If you’ve ever had, or currently have, a mental illness, you understand how easy it is to lose your identity within that illness. It’s not surprising; after all, when you’re trying to stay alive, you don’t exactly have time for jokes or hobbies.
But what happens once you make it through the darkness? What happens when you’re on the mend and you have the energy to focus on things outside of making it through to the next day? How do you rediscover and reclaim the person you used to be?
You Are Not the Same Person
The first thing to realize is that you are not the same person, and it’s unreasonable to expect yourself to be unchanged. If you just went through a 6-month period of depression, it’s unrealistic to expect to be the same as you were before you had to focus every ounce of energy on getting through to the next hour.
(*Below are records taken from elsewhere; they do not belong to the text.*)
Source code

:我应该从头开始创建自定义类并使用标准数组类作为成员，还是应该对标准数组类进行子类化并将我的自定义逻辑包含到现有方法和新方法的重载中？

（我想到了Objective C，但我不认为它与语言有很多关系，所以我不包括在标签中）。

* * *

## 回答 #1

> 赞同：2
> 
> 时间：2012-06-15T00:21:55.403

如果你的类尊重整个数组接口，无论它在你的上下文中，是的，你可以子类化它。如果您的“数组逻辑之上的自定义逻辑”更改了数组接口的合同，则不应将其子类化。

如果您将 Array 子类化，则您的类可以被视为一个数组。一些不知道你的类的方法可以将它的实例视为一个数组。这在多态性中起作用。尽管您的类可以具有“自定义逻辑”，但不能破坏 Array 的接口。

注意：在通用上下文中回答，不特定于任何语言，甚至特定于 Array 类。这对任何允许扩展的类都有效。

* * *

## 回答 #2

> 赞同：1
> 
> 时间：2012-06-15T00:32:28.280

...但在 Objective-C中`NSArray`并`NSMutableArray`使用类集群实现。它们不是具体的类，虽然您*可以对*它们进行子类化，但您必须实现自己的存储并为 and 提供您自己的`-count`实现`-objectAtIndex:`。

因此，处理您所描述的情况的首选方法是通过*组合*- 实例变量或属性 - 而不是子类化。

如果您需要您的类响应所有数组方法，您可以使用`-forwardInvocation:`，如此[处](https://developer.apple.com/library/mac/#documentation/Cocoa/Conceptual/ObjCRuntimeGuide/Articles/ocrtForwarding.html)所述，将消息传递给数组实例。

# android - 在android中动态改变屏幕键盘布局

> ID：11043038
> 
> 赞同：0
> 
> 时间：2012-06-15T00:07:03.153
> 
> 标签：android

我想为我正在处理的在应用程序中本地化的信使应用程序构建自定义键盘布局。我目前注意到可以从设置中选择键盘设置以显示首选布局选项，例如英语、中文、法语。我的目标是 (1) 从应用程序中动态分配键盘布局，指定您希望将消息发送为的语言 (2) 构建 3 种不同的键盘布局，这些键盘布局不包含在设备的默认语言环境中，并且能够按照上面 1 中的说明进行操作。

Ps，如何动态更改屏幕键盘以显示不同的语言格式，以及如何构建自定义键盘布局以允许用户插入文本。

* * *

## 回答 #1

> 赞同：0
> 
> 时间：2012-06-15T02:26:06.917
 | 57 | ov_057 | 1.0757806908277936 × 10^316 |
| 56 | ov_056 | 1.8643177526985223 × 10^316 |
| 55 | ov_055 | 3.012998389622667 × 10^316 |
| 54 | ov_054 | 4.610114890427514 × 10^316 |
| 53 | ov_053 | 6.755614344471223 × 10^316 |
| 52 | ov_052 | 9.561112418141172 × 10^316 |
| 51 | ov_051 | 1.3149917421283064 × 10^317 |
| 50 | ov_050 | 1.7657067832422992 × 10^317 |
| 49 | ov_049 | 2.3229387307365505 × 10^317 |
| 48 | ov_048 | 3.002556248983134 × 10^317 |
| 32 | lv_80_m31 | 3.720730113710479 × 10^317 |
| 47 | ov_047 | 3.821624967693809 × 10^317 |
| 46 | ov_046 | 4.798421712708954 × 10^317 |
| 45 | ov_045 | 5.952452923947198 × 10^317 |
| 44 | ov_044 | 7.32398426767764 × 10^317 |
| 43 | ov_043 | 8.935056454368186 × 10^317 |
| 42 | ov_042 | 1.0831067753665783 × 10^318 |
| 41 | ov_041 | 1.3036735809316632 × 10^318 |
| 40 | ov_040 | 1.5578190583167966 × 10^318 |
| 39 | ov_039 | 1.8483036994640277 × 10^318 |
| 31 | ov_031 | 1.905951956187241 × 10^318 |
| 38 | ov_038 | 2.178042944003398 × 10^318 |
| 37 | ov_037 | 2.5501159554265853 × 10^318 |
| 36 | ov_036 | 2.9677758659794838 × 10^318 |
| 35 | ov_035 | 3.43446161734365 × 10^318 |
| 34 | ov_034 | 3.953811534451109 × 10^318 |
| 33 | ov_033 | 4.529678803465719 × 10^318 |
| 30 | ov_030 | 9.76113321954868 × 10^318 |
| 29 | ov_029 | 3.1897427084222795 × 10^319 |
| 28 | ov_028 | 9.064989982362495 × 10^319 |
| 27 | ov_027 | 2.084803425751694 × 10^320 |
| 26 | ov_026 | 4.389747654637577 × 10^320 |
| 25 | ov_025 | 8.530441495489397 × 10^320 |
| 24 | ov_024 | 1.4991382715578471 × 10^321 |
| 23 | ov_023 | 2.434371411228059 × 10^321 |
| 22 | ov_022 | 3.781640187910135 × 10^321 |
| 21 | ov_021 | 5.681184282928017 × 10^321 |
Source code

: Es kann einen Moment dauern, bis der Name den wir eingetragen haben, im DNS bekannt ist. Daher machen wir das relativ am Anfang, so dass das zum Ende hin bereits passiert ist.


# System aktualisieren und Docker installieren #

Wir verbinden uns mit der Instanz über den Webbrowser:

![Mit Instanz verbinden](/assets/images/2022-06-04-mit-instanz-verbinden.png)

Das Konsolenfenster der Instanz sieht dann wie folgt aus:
If you’ve dealt with panic attacks for the last year, you’re not going to be the same as you were before you feared the racing of your heart. If you’ve made it through the worst of PTSD symptoms, you are not going to go back to being exactly who you were before you experienced trauma.
Do not fear! Being different to who you used to be does not mean that your identity is lost. It means that you have evolved and grown. It doesn’t mean that you will never enjoy the same things that you used to or have the same friendships. It simply means that you have gone through an experience that has affected you. The choice is up to you as to how you are going to let it affect you.
As someone who went through a two-year period of mental health issues during her teenage years, I understand how difficult it is to move on from the episode. To this day, I still sometimes wish that it had never happened, and ask God why he allowed it to happen to me. But, I also recognize that spending my life angry at the experience will not help me to achieve my goals and become the person I want to be.
Steps to Recovery
For me, the first step towards moving on from mental illness was recognizing that I am not the same person as I was, and that my relationships are not the same. I lost many friends because of the mental health issues I was going through. I lost interest in hobbies and things that I had previously enjoyed. I lost some of the naivety, innocence, and sense of humor that I previously had. But, I also gained a few close friends, a new hobby, a purpose for my life, and healthy coping skills because I went through a period of mental illness.
But how did I rediscover/regain the identity that I had lost? I am going to lay out a few practical steps below that may aid you in your journey towards recovery.
1) Acknowledge your experience and allow yourself to feel however you feel about it.
Your feelings are valid. Don’t try to guilt yourself into feeling differently about your experience than you do. You don’t have to pretend that it was easy, or that you are grateful for it if you aren’t. Feel your feelings. Allow the emotions to happen. They are neither good nor bad. They just are. Feel however you feel about the period of mental illness, and don’t feel guilty for feeling the way that you do.
2) Recognize that you are different than you were.
You don’t have to be the same person you were before. Being exactly how you were before mental illness is not the mark of recovery. Don’t try to force yourself into the box of who you were before the struggle. You have undergone something new and difficult, and we grow and change and evolve from our experiences.
3) Be gentle with yourself.
It is not easy to realize that you have changed. It will be tempting to get angry with yourself, to say “I shouldn’t have let it affect me this much” or “I should be better by now.” Realize that your journey is unique to you alone, and however you feel about it and react to it is okay. Be patient with yourself.
4) Try some old hobbies/activities and some new ones too!
Maybe you used to love running, but during your mental illness you couldn’t force yourself to do it. Maybe give it a shot again! But, don’t punish yourself if it is not enjoyable anymore. Try something new and keep trying until you find something you like.
5) Spend time thinking/journaling/praying/meditating on the experience and the recovery process.
Be honest with yourself about how you’re doing currently compared to how you were, acknowledge how the experience affected you, and try to see both the good and the bad that came from it.
The most important thing to remember is that recovery is not a linear process, and neither is rediscovering your identity. Some days will be better than others. They say that time is the healer of all wounds, and I truly believe this. Be patient with yourself, and slowly but surely, you will be okay again. Take the time to heal. Don’t rush the healing process. Be gentle with yourself. Slowly, you will rediscover who you are, and you will fall in love with that new you.